WHAT IS REQUIRED
Reproduce the lines below verbatim, everything from the first line down to and including the line that contains "collection date: 1929-06-19".

INFORMATION GIVEN
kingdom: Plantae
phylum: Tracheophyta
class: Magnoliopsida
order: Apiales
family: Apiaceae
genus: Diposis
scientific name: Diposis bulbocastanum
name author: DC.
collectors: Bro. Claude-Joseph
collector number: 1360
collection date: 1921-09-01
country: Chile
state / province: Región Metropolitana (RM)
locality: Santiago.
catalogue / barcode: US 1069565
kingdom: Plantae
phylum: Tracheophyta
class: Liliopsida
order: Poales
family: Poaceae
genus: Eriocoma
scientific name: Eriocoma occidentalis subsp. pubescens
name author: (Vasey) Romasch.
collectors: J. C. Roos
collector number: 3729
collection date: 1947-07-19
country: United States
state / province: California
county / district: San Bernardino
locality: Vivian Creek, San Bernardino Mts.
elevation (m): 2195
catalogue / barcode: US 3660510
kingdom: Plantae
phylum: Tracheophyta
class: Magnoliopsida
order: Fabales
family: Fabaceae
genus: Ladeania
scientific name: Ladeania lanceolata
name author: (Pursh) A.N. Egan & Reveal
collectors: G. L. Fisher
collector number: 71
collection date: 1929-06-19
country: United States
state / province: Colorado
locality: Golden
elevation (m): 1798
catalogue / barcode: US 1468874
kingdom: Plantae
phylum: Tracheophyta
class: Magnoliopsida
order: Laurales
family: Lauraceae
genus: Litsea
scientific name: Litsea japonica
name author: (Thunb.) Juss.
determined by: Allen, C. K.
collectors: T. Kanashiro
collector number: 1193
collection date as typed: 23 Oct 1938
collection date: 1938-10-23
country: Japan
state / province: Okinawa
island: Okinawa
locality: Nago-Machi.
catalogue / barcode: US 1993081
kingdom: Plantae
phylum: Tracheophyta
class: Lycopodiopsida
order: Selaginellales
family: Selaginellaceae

RESULT OF THE TASK
kingdom: Plantae
phylum: Tracheophyta
class: Magnoliopsida
order: Apiales
family: Apiaceae
genus: Diposis
scientific name: Diposis bulbocastanum
name author: DC.
collectors: Bro. Claude-Joseph
collector number: 1360
collection date: 1921-09-01
country: Chile
state / province: Región Metropolitana (RM)
locality: Santiago.
catalogue / barcode: US 1069565
kingdom: Plantae
phylum: Tracheophyta
class: Liliopsida
order: Poales
family: Poaceae
genus: Eriocoma
scientific name: Eriocoma occidentalis subsp. pubescens
name author: (Vasey) Romasch.
collectors: J. C. Roos
collector number: 3729
collection date: 1947-07-19
country: United States
state / province: California
county / district: San Bernardino
locality: Vivian Creek, San Bernardino Mts.
elevation (m): 2195
catalogue / barcode: US 3660510
kingdom: Plantae
phylum: Tracheophyta
class: Magnoliopsida
order: Fabales
family: Fabaceae
genus: Ladeania
scientific name: Ladeania lanceolata
name author: (Pursh) A.N. Egan & Reveal
collectors: G. L. Fisher
collector number: 71
collection date: 1929-06-19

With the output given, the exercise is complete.